El eje central del debate judicial giró en torno a la salud mental de la acusada al momento de los hechos. La defensa argumentó que Clancy atravesaba un cuadro de psicosis posparto, un trastorno psiquiátrico severo que puede alterar por completo la percepción de la realidad de quien lo padece, y que habría sido determinante en su conducta.
En contraposición, la fiscalía sostuvo una versión completamente distinta: que los homicidios fueron premeditados y que no hubo un quiebre psicológico repentino, sino una decisión deliberada. Esta disputa entre ambas interpretaciones fue, precisamente, lo que impidió que los doce miembros del jurado llegaran a un consenso.

La psicosis posparto es una condición poco frecuente pero extremadamente grave, que se estima afecta a un porcentaje reducido de mujeres después de dar a luz. A diferencia de la depresión posparto, mucho más conocida y common, este cuadro puede incluir alucinaciones, delirios y pensamientos de daño hacia el bebé o hacia una misma, lo que lo convierte en una emergencia psiquiátrica que requiere atención inmediata.
En el sistema judicial estadounidense, estos casos suelen convertirse en verdaderos puntos de quiebre para la opinión pública y para los especialistas en salud mental, ya que ponen en tensión dos lógicas distintas: la búsqueda de justicia para las víctimas y el reconocimiento de que ciertas enfermedades mentales pueden anular la capacidad de una persona para comprender sus propios actos.

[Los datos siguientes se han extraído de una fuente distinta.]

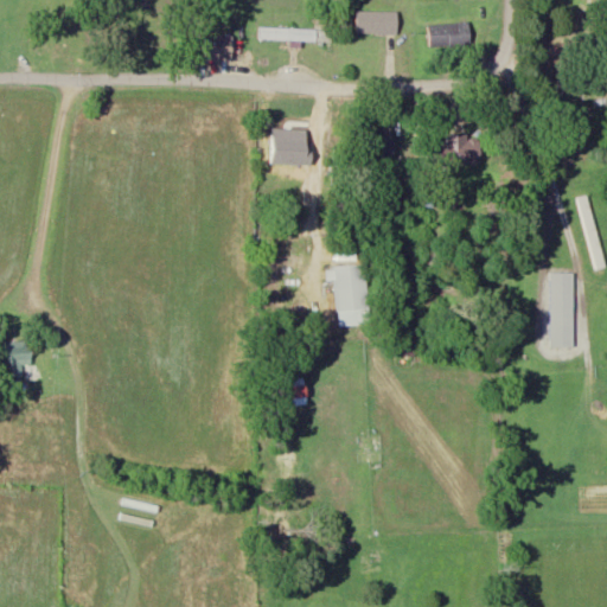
[(400,12),(357,12),(357,34),(400,34),(400,12)]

Para la comunidad latina en Estados Unidos, este tipo de casos también resuena de manera particular. El acceso a servicios de salud mental durante el embarazo y el posparto suele ser más limitado entre familias inmigrantes o de bajos recursos, muchas veces por barreras de idioma, falta de cobertura médica o estigma cultural en torno a hablar abiertamente sobre trastornos psiquiátricos.
Especialistas en salud materna vienen advirtiendo desde hace años sobre la necesidad de mejorar los controles y el seguimiento psicológico de las mujeres durante los primeros meses tras el parto, un período considerado de alto riesgo para el desarrollo de cuadros severos que muchas veces pasan inadvertidos hasta que ya es demasiado tarde.
Mientras tanto, el caso de Clancy queda abierto y su desenlace dependerá de la decisión que tome la fiscalía en las próximas semanas. Un nuevo juicio implicaría volver a exponer ante otro jurado las mismas evidencias y testimonios, con la incógnita de si esta vez se logrará alcanzar un veredicto unánime sobre uno de los episodios más dramáticos vinculados a la salud mental materna en la justicia estadounidense reciente.